Sermon Ended, as he was giving us the holy sacrament, the Chapell was surrounded with Soldiers: All the Communicants and Assembly surpriz’d and kept Prisoners by them, some in the house, others carried away...When I came before them they tooke my name and aboad, examined me, why contrarie to an Ordnance made that none should any longer observe the superstitious time of the Nativity (so esteem’d by them) I durst offend, & particularly to be a common prayers, which they told me was but the Masse in English, & particularly pray for Charles Stuard, for which we had no scripture.

After the Restoration people soon reverted. On Christmas day 1662 Pepys records that he went to a Christmas service in the chapel at Whitehall Palace:

Methought he (Bishop Morley) made but a poor sermon, but long, and reprehending the common jollity of the Court for the true joy that shall and ought to be on these days. Particularized concerning their excess in playes and gaming...Upon which it was worth observing how far they are come from taking the reprehensions of a bishop seriously, that they all laugh in the chapel when he reflected on their ill actions and courses. He did much press us to joy in these publick days of joy, and to hospitality. But one that stood by whispered in my eare that the Bishop do not spend one groate to the poor himself.

6 comments:

Sue Bursztynski said...

Bah, humbug, eh? The Puritans were right, Christmas celebrations WERE pagan, but there are reasons. When Christianity was new, the leaders of the Church found it easier to get converts if they could persuade them they didn't have to change too much.
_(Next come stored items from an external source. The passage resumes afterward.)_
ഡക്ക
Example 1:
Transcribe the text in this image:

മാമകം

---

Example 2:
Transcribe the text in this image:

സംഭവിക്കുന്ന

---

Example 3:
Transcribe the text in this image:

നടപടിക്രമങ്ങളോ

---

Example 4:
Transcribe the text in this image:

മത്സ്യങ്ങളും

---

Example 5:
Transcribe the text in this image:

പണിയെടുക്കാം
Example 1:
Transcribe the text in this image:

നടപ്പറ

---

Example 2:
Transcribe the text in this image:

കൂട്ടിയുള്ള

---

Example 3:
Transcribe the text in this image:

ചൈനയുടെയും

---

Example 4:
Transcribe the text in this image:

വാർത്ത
Without that, Christianity might have remained a small Middle Eastern sect. This never occurred to the likes of Cromwell, did it?
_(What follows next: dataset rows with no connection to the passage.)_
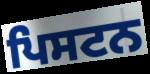
ਪਿਸਟਨ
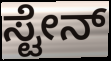
ಸ್ಟೇನ್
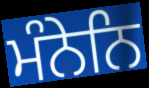
ਮੰਨੇਨਿ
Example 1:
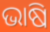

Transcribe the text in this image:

ଭାଷି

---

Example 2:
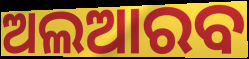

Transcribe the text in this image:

ଅଲଆରବ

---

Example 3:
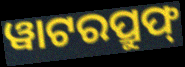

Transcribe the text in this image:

ୱାଟରପ୍ରୁଫ୍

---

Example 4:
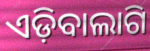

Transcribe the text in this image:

ଏଡ଼ିବାଲାଗି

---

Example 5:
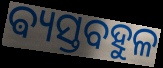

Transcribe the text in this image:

ଵ୍ୟସ୍ତବହୁଳ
Have a great festive season, hopefully away from the fun police.

Miranda Miller said...

Absolutely, Sue. I wonder if Christmas would have disappeared in this country if the Puritans had stayed in power. I love the way people always do defy the authorities - in Saudi Arabia foreigners used to go to illegal masses and christenings.

Sally Prue said...

Sir Morgan Mumchance of much Monkery in the county of Mad Mopery?

Isn't that from Blackadder?

Miranda Miller said...

Blackadder would make a brilliant Lord of Misrule, wouldn't he?

Leslie Wilson said...

I hate mince pies myself and am a Quaker and they didn't use to celebrate Christmas: luckily, things have changed. But I also hate the commercialisation of the whole thing and Christmas bling. I'd like to send Cromwells police to the shops who start Christmas displays in August! Great blog, Miranda.

Miranda Miller said...

Thanks, Leslie, and Happy New Year to everybody. Perhaps we should dress up and go round the shops next autumn?